This is the seventieth anniversary of Kristallnacht, the night when the Nazis unleashed a wave of physical violence against German Jews and their enterprises. The name comes from the shattered glass that filled the streets of Jewish neighborhoods, and it made it crystal clear that Hitler fully intended to annihilate the Jews of Germany, and, eventually, everywhere else that he could reach. Even the New York Times, which had a very mixed record on reporting the events of the Holocaust, described it on their front page in terms that left no doubt what was going on:
A wave of destruction, looting and incendiarism unparalleled in Germany since the Thirty Years War and in Europe generally since the Bolshevist Revolution swept over Great Germany today as National Socialist cohorts took vengeance on Jewish shops, offices…
Thus began the destruction of the European Jews, and the Second World War. Nobody did much of anything to challenge the Nazis until their time came, with the exception, paradoxically, of Mussolini, who deployed the Italian Army to block Hitler’s first attempt at Anschluss with Austria. Thereafter, the whole nightmare played out as we know.
After the war, the “international community” vowed it would not permit such things to happen again, and passed all manner of resolutions that seemed to promise forceful action against anyone who attempted to destroy an entire people. “Genocide” –a word invented to describe Nazi actions against the Jews– in particular would not be tolerated.
And yet, genocide has been repeatedly tolerated. Take the by now well known case of Rwanda in the mid-nineties. Everybody knew that the Hutus were planning to massacre the Tutsis. The title of Philip Gourevitch’s fine book, taken from a letter written by seven Rwandan bishops to their spiritual leader tells it all: “We wish to inform you that tomorrow we will be killed with our families.” Yet nobody did anything to prevent it, and when the genocide got going, nobody did anything to stop it. The UN Security Council couldn’t even bring itself to pass a resolution containing the word “genocide,” and the American Government danced all around the issue in order to avoid using the word. Under the guidance of UN Ambassador Madeleine Albright (from a Czech Jewish refugee family), the Clinton Administration did nothing. Later on, Albright and Clinton himself apologized, but a million Tutsis had been slaughtered.
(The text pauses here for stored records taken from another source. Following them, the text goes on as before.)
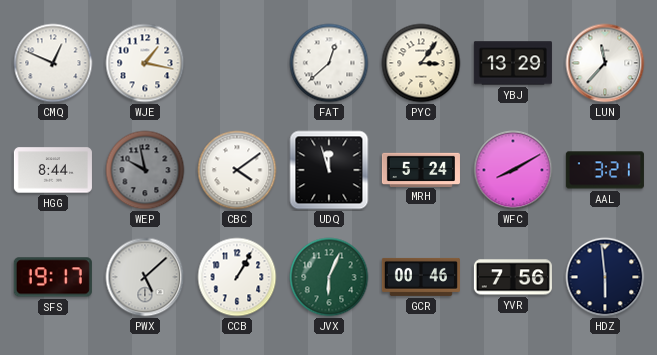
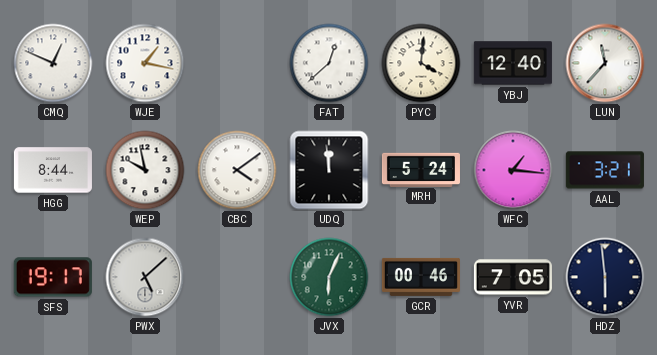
PYC: 3:06 -> 4:01
YBJ: 13:29 -> 12:40
WEP dial: grey -> white
UDQ: 11:57 -> 11:59
WFC: 8:10 -> 1:16
CCB: 1:05 -> none
YVR: 7:56 -> 7:05
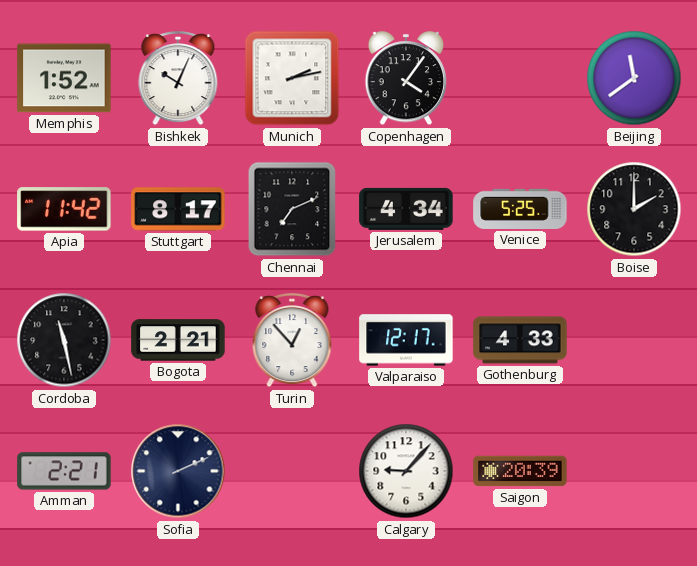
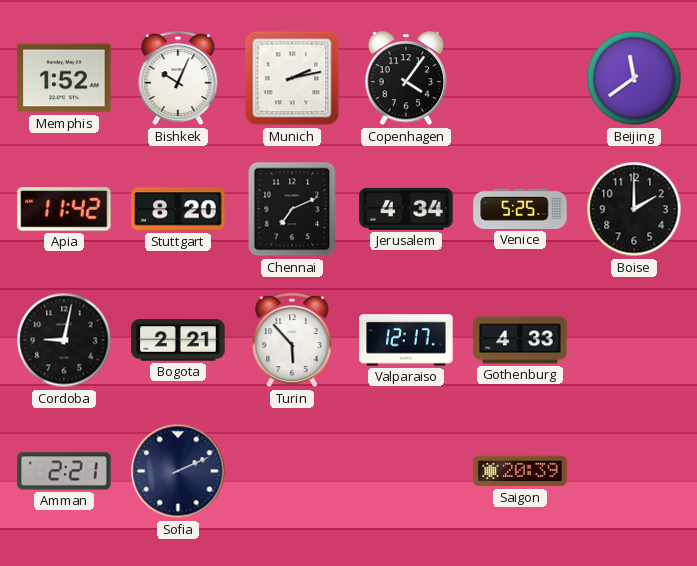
Stuttgart: 8:17 -> 8:20
Cordoba: 11:28 -> 9:02
Turin: 12:53 -> 5:53
Calgary: 9:07 -> none
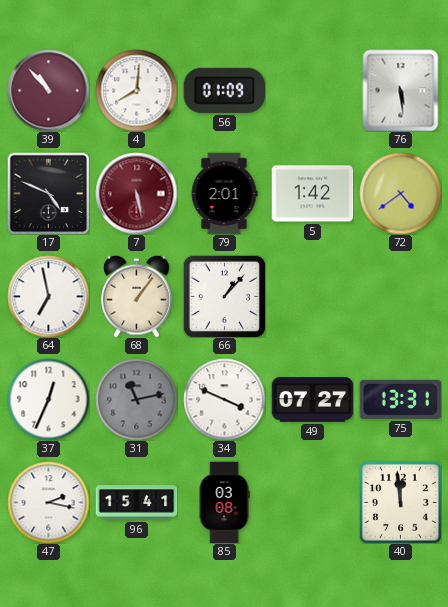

So feeble was the “International community” that they didn’t even protect their own troops.
On the morning of April 7, 1994, ten Belgian Blue Berets were taken prisoner by members of the presidential guard and then beaten and murdered. The UN forces made no attempt to free them. The Belgian contingent was recalled by its government. Before leaving, several Belgian soldiers tore up their United Nations badges and spat on the blue flag. (From Gil Courtemanche, a sunday at the pool in kigali New York: Random House, 2003, pg 224)
As Gourevitch bitterly remarks, “If Rwanda’s experience could be said to carry any lessons for the world, it was that endangered peoples who depend on the international community for physical protection stand defenseless.”
Which is why the anniversary of Kristallnacht is so important for us; in many ways it defined the modern world. Genocide is tolerated, victims are not defended (ask the million and a half victims in Darfur today), nobody does anything unless he is directly attacked. Somehow I think that the “rule of law” has not helped at all, because the lawyers are forever telling governments why they cannot intervene, or, as in very many cases, why they cannot offer asylum to criminal dictators, thereby leaving the governments with a Hobson’s Choice: do nothing, or attack.
In Africa recently I was told a story that rings true to me: a rebel leader who is currently in the crosshairs of the World Court was offered a deal if he would stop fighting. He agreed, with one proviso: the World Court had to promise not to prosecute. The World Court refused. And the fighting continues. Phil Howard wrote a masterpiece a few years back called The Death of Common Sense, and he was so right. These are not, it seems to me, the sorts of issues that would challenge Solomon. But we can’t seem to think our way out of the complicated webs we’ve woven for ourselves.